Gov. Angus S. King Jr. is proposing that the state phase out its $1 million-a-year commitment to the program started by his predecessor. Mr. King would leave enough funding for next year’s senior class to graduate, but none to enroll a new class next fall in the two-year school.
“Given the fact that all education is hurting, he didn’t think it was the right time to embark on a new, fairly expensive program,” said Dennis Bailey, the governor’s communications director. “He’s not saying it’s a bad school. He didn’t think this was the time to have it.”
But the $667,000 that Mr. King, an Independent, proposed in his fiscal 1998 budget as money to see the current juniors through graduation would not be enough, the head of the school said.
“We wouldn’t be able to open the doors next year and have a quality program,” said Dottie DeSelle, the acting director of the Maine School of Science and Mathematics.
Compromise Sought
The legislature’s education committees are recommending a compromise.
They would fund the magnet school at current levels for two more years, but urge it to find federal and private money to ease the state’s burden for the long term.
Appropriations committees may take up the issue this week.
The school might be eligible to win aid under the $51 million federal charter school program, officials said.
But Ms. DeSelle is not sure the school would be able to win enough grants to make up for a smaller commitment from the state.
“You have to have a track record before you can get federal funds or foundation funds,” she said. “It’s not something that’s going to happen in the next two years.”
The school might consider charging tuition on a sliding scale to pay expenses, Mr. Bailey suggested.
Tuition is now free, but the school charges $2,000 a year for room and board, Ms. DeSelle said.
Philosophical Issue
The school opened in 1995 with $2.1 million in the state’s two-year budget cycle that ends this July. The magnet school was an initiative of Gov. John R. McKernan Jr., who left office after the 1994 elections.
The former governor, a Republican, persuaded the legislature to create a magnet school after studying similar programs in 11 other states, Ms. DeSelle said.
The Maine school requires that students take English, humanities, and foreign languages, but they also can enroll in high-level courses such as linear algebra, inorganic chemistry, astronomy, and other subjects most Maine high schools don’t offer.
About 40 percent of this year’s graduates will leave the state to attend college.
Mr. McKernan chose the site in Limestone, located in the northeastern tip of the state about four miles from the Canadian border, because the town was reeling after Loring Air Force base closed.

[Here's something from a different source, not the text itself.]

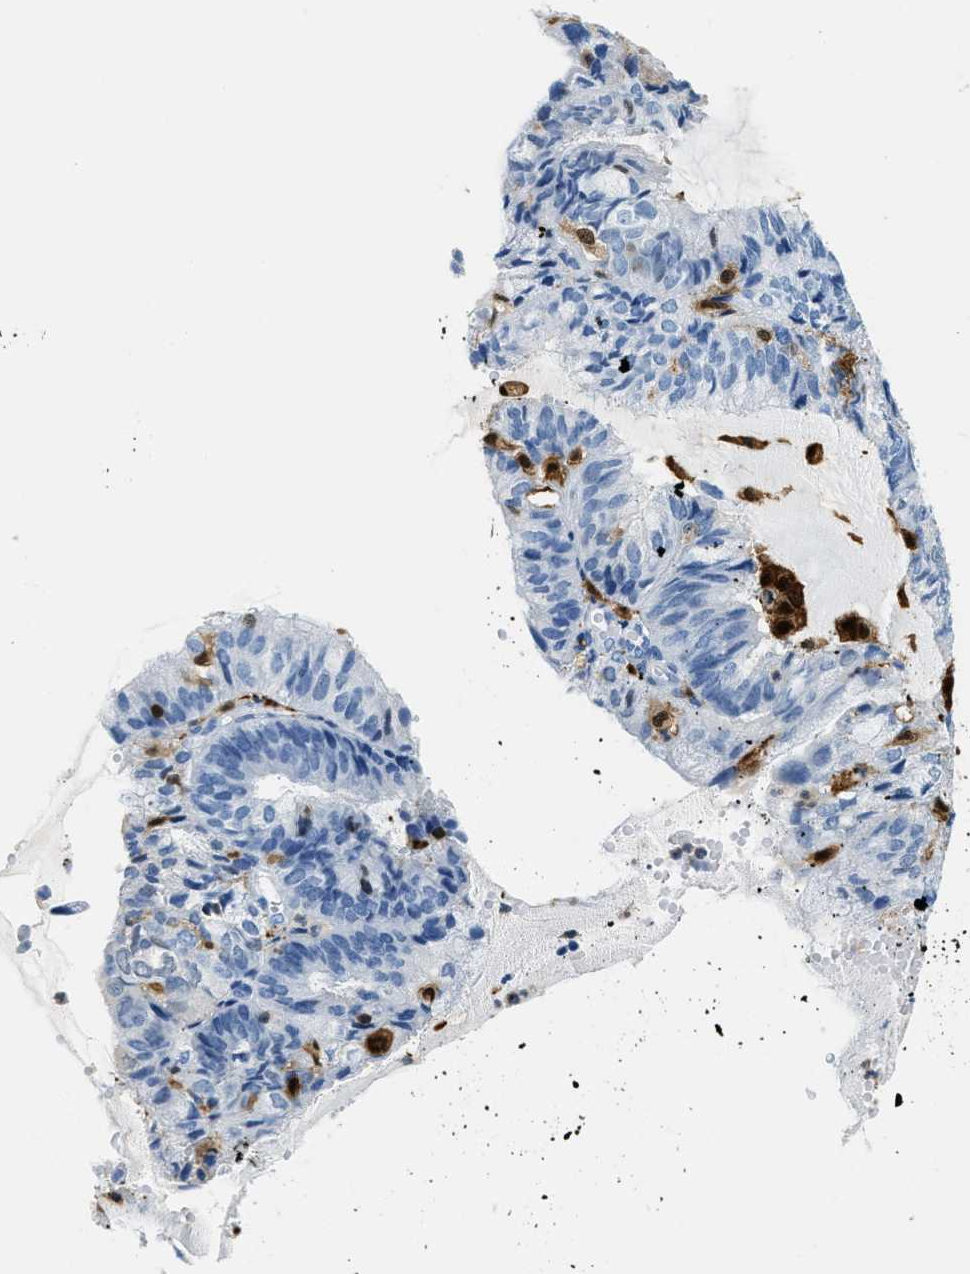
{"staining": {"intensity": "negative", "quantity": "none", "location": "none"}, "tissue": "endometrial cancer", "cell_type": "Tumor cells", "image_type": "cancer", "snomed": [{"axis": "morphology", "description": "Adenocarcinoma, NOS"}, {"axis": "topography", "description": "Endometrium"}], "caption": "Endometrial cancer was stained to show a protein in brown. There is no significant expression in tumor cells.", "gene": "CAPG", "patient": {"sex": "female", "age": 81}}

The school leases a building the local schools vacated after a sudden dip in enrollment following the base closing. It also rents the district’s buses to ferry students home on vacations and long weekends.
Mr. King, the nation’s only Independent governor, recommended closing the school to help balance the financially strapped state’s budget.
But Mr. Bailey acknowledged that the governor also has “philosophical problems” with the magnet school.
“It’s essentially a prep school, but it’s state funded,” Mr. Bailey said. “You’re setting up a two-tier system.”